Thomson Reuters, the technology and content conglomerate that owns the Reuters media agency but also owns and operates the investigative CLEAR database, fired a longstanding employee after they spoke out about the company selling data products to Immigration and Customs Enforcement (ICE), according to a lawsuit filed on Tuesday.
The lawsuit and firing come after more than 200 employees wrote a letter to Thomson Reuters leadership about the company’s contracts with ICE and the Department of Homeland Security (DHS).
“For nearly two decades, I helped Thomson Reuters build the legal resources that lawyers and law enforcement trust. When I saw evidence that our products were being used to harm people and undermine the law, I did what anyone should do—I raised the alarm. Thomson Reuters’ response was to fire me,” Billie Little, who was a senior attorney editor at Thomson Reuters, said in a statement shared with 404 Media by her attorneys.
Thomson Reuters fired Little on March 20, according to a press release Little’s attorneys sent to 404 Media on Tuesday. It says that Little led hundreds of coworkers to raise concerns that Thomson Reuters’ CLEAR database “was being used to compile and deliver sensitive personal and location data to federal immigration authorities in ways that circumvented and violated state sanctuary laws, privacy protections, and the Constitution.”
CLEAR is Thomson Reuters’ primary data broker product. It contains all sorts of personal data, including peoples’ names, addresses, car registration information, Social Security numbers, and details on someone’s ethnicity. 404 Media has repeatedly revealed links between CLEAR and specific ICE tools, including references to CLEAR in documentation for the Palantir tool ICE uses to find neighborhoods to raid called ELITE, and a license plate reader app called Mobile Companion.
In early March, the Minnesota Star Tribune reported Thomson Reuters employees wrote the letter to leadership expressing their unease with the company’s ICE and DHS contracts. Later that month, The New York Times reported more than 200 employees had signed the letter.
After that coverage, Thomson Reuters launched an internal investigation targeting Little, and was fired nine days later for an unspecified code of conduct violation, according to the press release.
The lawsuit, which 404 Media reviewed, claims that “Little is, to her knowledge, the only employee who was fired. She was singled out because she was the most visible leader and Thomson Reuters sought to make an example of her.”
The lawsuit is filed in the District Court for the District Oregon and is seeking reinstatement, back pay, compensatory damages, and attorney fees, the press release says.

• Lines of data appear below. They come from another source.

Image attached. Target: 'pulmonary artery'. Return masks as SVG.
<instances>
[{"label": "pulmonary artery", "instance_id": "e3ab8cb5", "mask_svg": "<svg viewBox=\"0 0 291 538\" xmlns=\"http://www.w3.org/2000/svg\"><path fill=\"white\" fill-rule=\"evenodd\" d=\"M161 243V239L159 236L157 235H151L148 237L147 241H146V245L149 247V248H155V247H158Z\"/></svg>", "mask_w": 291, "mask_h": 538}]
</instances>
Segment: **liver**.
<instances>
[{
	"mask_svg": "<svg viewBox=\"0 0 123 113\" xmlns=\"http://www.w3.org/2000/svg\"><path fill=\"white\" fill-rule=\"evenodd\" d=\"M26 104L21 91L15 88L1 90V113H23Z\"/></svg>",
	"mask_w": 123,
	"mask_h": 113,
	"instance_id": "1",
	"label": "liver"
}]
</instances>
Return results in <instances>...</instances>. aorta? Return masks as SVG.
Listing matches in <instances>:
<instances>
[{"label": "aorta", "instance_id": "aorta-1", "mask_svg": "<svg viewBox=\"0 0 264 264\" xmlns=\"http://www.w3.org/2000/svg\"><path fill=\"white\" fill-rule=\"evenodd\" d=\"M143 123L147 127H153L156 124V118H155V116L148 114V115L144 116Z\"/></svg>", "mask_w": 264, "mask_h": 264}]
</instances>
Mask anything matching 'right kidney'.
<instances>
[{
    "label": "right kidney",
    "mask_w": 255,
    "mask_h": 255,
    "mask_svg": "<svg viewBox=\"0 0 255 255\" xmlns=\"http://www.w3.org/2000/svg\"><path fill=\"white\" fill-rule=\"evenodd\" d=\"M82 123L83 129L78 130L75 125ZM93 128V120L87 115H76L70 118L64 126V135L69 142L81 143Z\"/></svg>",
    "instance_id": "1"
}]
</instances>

“Oregon's whistleblower law exists for exactly this situation. It protects employees who report in good faith that their employer may be breaking the law. Thomson Reuters should have thanked Billie for raising concerns about the use of its products instead of hiding behind a vague Code of Conduct violation to punish an employee for exercising rights that Oregon law expressly guarantees,” Maria Witt, an attorney from Albies & Stark LLC representing Little, said in a statement.
Thomson Reuters did not immediately respond to a request for comment.